Demokratik bir toplumda bağımsız ve eleştirel basın, demokrasinin temel taşlarından ve güvencelerinden biri olup, özgür ve çoğulcu bir kamuoyunun oluşumu için şarttır. Toplumun gerçeğe ulaşma hakkı, ancak farklı görüşlerin hoşgörü ortamında tartışılması ve yayılması ile mümkündür. Ne var ki, özgür basının iktidar tarafından baskılanarak kısıtlanması, insan haklarına dayalı demokratik hukuk devleti ilkesine aykırı olup, toplumun iktidarı denetleme imkânını da ortadan kaldırır. İleri demokrasilerde ötekinin sesini daha çok koruma üzerine politikalar geliştirilir. Yöneticiler ve siyasiler; basının ifade, eleştiri ve ithamına karşı hoşgörülü davranarak, bu eleştirilerin topluma ulaşma yollarını da engellemeye çalışmazlar. Aksine farklı fikir ve görüşlerin toplumda özgürce gelişimini sağlarlar.

Ne yazık ki, bizim gibi otoriter ülkelerde ilk baskılanan özgürlükler ise ifade ve basın özgürlükleridir. Türkiye’nin basın ve ifade özgürlüğü açısından içinde bulunduğu karanlık tablo, uluslararası insan hakları kuruluşlarının rapor ve verilerinde açıkça ifade edilmektedir. Sınır Tanımayan Gazeteciler Örgütünün Dünya Basın Özgürlüğü Endeksine göre; 180 ülke içinde 154. sırada yer alan Türkiye, dünyada en fazla profesyonel basın mensubunun cezaevinde olduğu ülkedir. Maalesef 2019 yılında; Avrupa Konseyine üye ülkeler arasında tutuklanan gazetecilerin büyük ekseriyeti Türkiye’dendir. Ayrıca AİHM’nin ifade özgürlüğü açısından en fazla ihlal kararı verdiği ülke yine bizim ülkemizdir.

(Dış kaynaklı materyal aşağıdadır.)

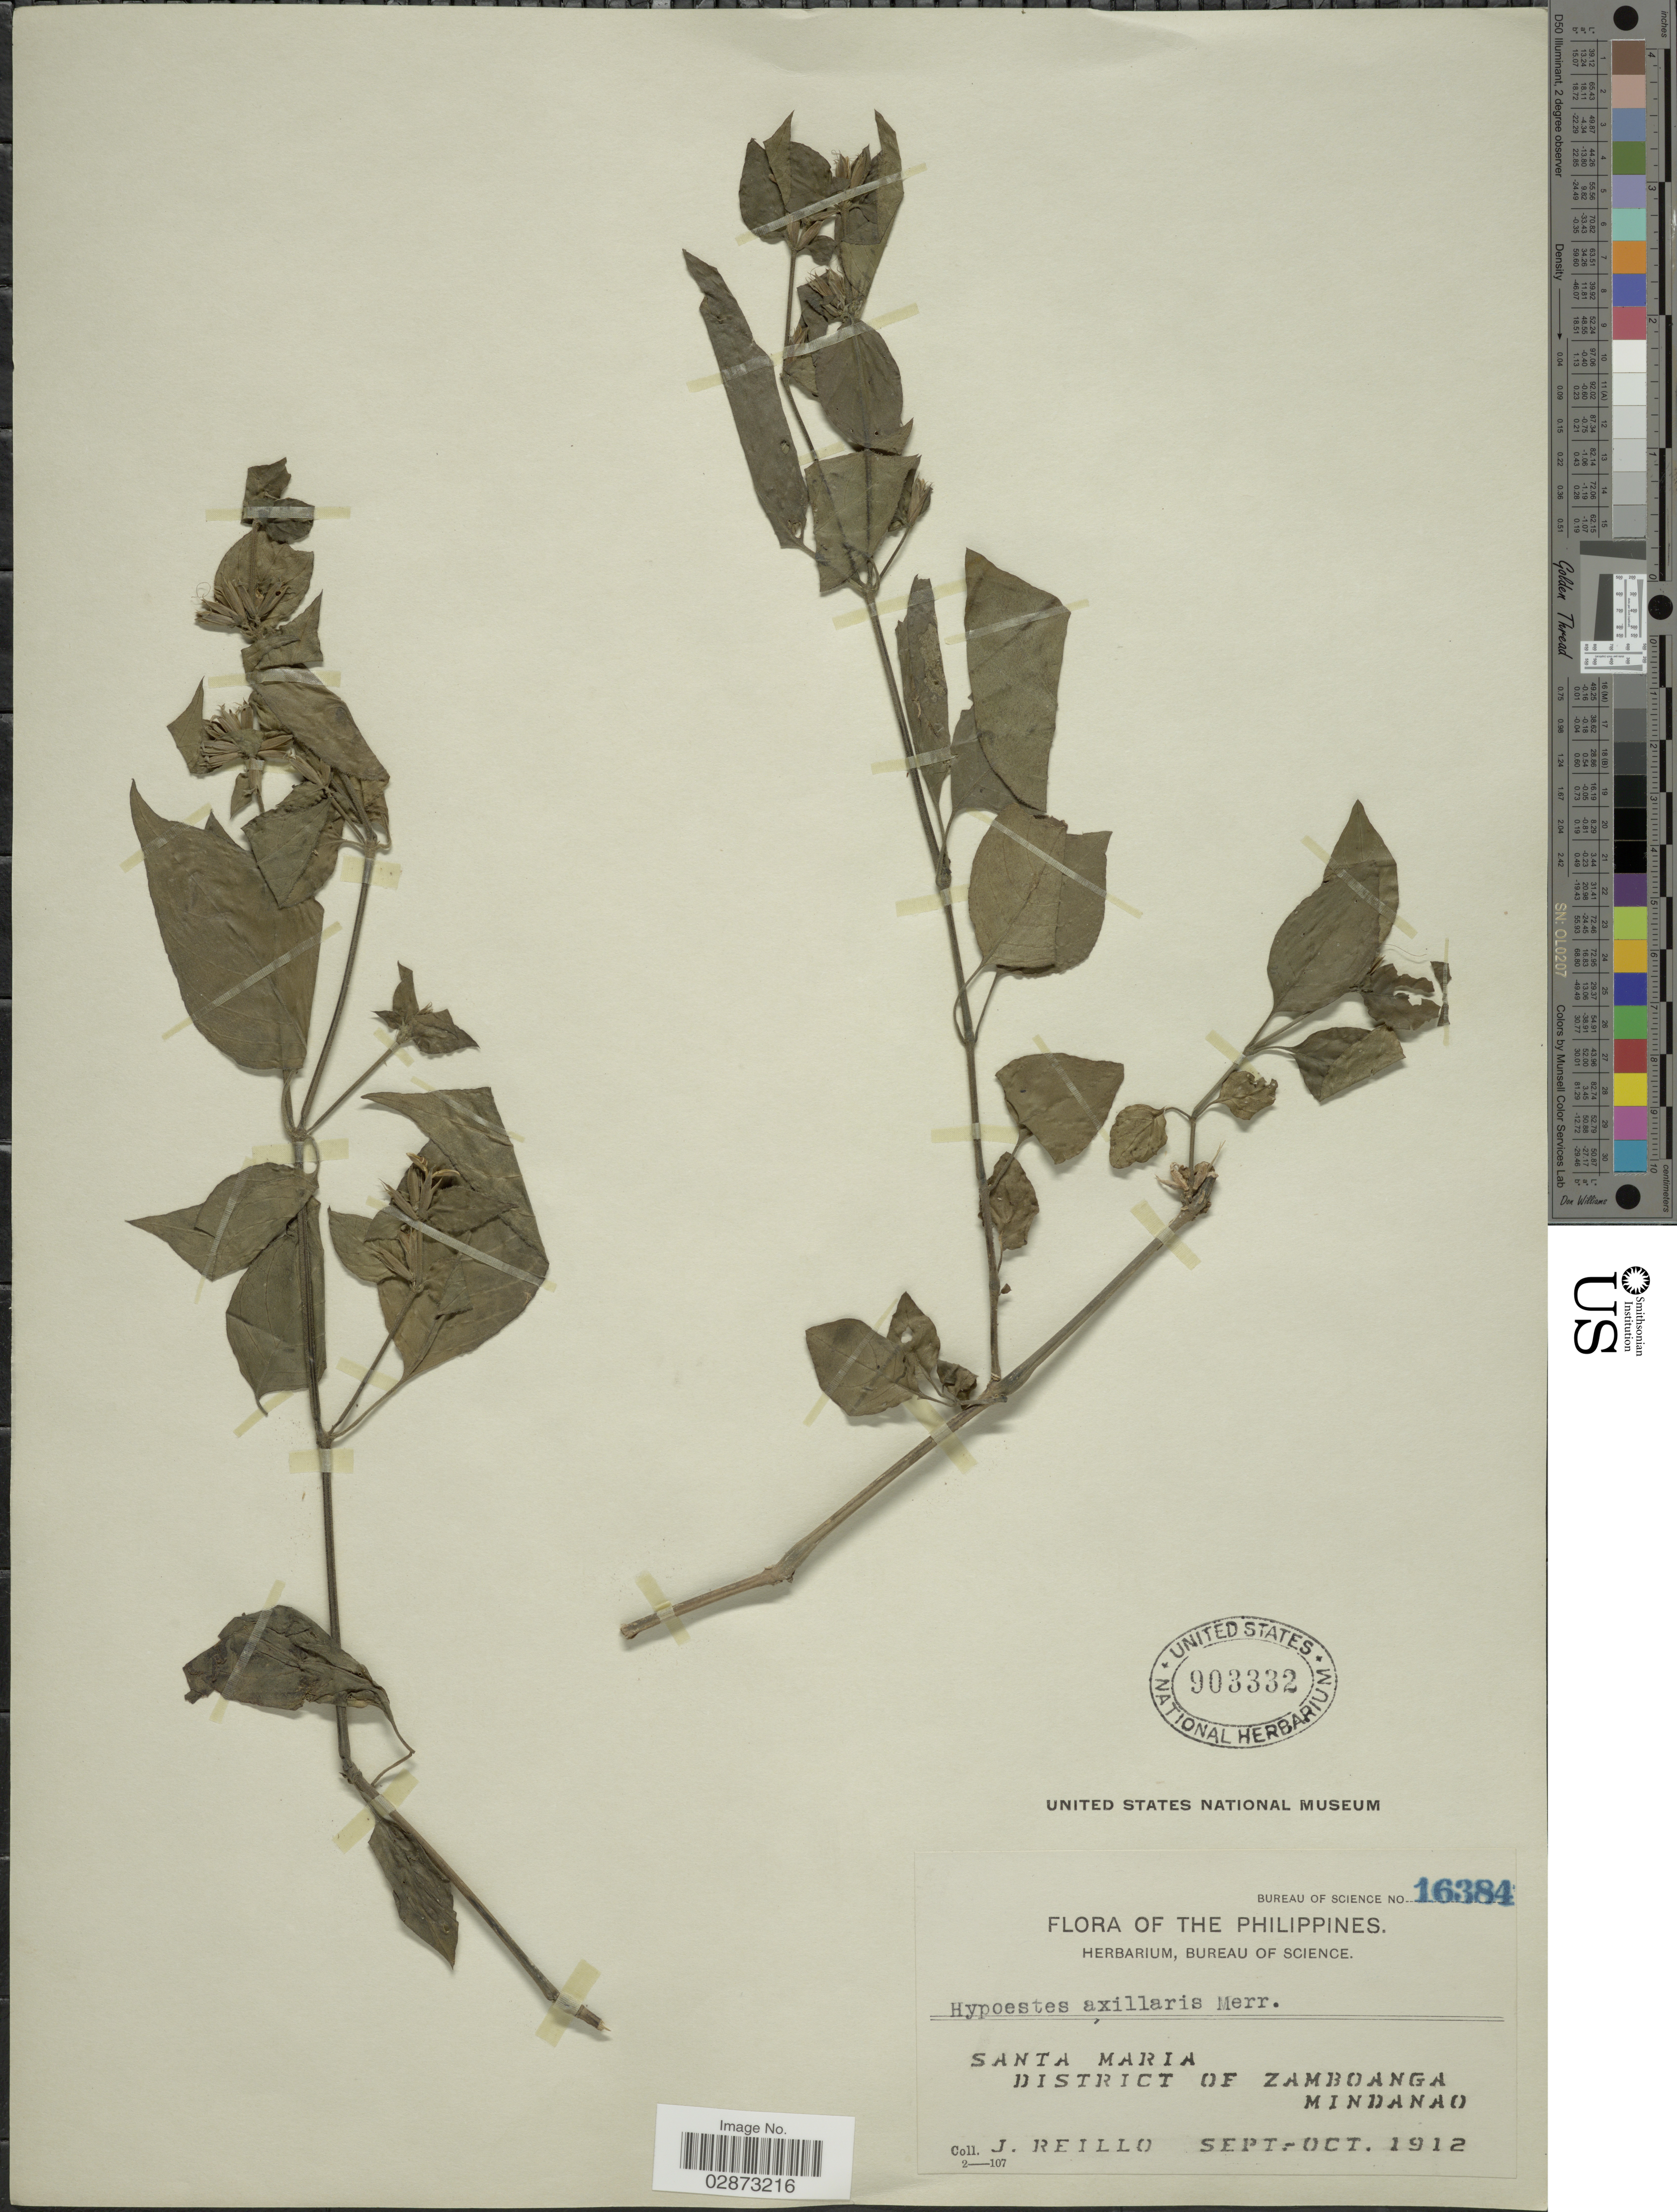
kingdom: Plantae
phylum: Tracheophyta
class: Magnoliopsida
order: Lamiales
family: Acanthaceae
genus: Hypoestes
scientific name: Hypoestes axillaris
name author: Benoist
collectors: J. Reillo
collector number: Bureau of Science 16384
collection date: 1912-09/1912-10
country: Philippines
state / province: Zamboanga Peninsula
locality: Santa Maria. District of Zamboanga. Mindanao.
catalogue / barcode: US 903332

Raporlardaki hızlı düşüşün sebepleri arasında, ülkemizde son yıllarda basın mensuplarına yönelik fiziksel saldırıların yaşanması, haber içerikleri ve sosyal medya paylaşımları nedeniyle açılan soruşturmalar ve tutuklama kararlarının giderek artması yer almaktadır. Keza mahkemeler, hukuki dayanaktan yoksun olmasına rağmen keyfi olarak birçok habere ve internet sitesine erişim engeli kararı vermeye devam etmektedir. Kamu görevlileri engel kararları verilmesini teşvik etmekte, bakanlar sosyal medyada sanal takip yapamadıkları için Anayasa Mahkemesini ayak bağı olarak görmekte, RTÜK muhalif basın organlarına keyfi cezalar kesmektedir. Ne yazık ki kanunlaşan Ceza İnfaz Paketi, cezaevinde tutuklu ve hükümlü olarak bulunan onlarca basın mensubunu anayasaya aykırı bir şekilde kapsam dışı bırakmıştır. Ayrıca, internet ve sosyal medya ile ilgili özgürlükleri daha da fazla kısıtlayacak kanun düzenlemelerinin hazırlıkları sıklıkla gündeme gelmektedir.

Diğer taraftan tüm otoriter yönetimlerde olduğu gibi ülkemizde de koronavirüs salgın sürecinde, basın ve medya üzerindeki baskı ve kontrol daha da artmıştır. Oysa böyle bir dönemde güvenilir bilgiye erişim; halk sağlığından, ekonomideki panik etkisine kadar birçok konuda büyük bir öneme sahiptir. Ancak hükümet, ülkedeki eleştirileri bastırmak ve vatandaşların gerçek bilgiye ulaşmasını engellemek amacıyla; koronavirüs salgını hakkında yapılacak yayınlarda kamu düzenini tehlikeye atacak bahanesiyle basının eleştirel haber ve yorumları yayımlamasını yasaklamış, haberlere erişimi engellemiş, gazetecilere daha fazla soruşturma açtırmış ve kanallara RTÜK aracılığıyla yüklü cezalar verdirmiştir.

Türkiye’deki siyasal anlayış, basını; kendi gibi olanın kutsandığı, farklı olanın hukuku maşa gibi kullanılarak susturulduğu ve cezalandırıldığı tek sesli bir hale getirmeye çalışmaktadır. DEVA Partisi olarak, basın özgürlüğünün, insan haklarına ve hukukun üstünlüğüne dayalı demokratik bir devlet için öneminin bilincindeyiz. Bu bilinç ve sorumlulukla, Türkiye’nin bağımsız, özgür ve çoğulcu bir basına ve medyaya kavuşması için gerekli adımların acilen atılması için mücadele vermenin bir demokrasi mücadelesi olduğunun altını çizmek isteriz. Bilvesile ülkemizde ve dünyanın her köşesinde çoğu zaman büyük fedakârlıklarda bulunarak, yoğun baskı altında çalışan tüm gazeteci ve basın mensuplarının Dünya Basın Özgürlüğü Gününü kutluyoruz.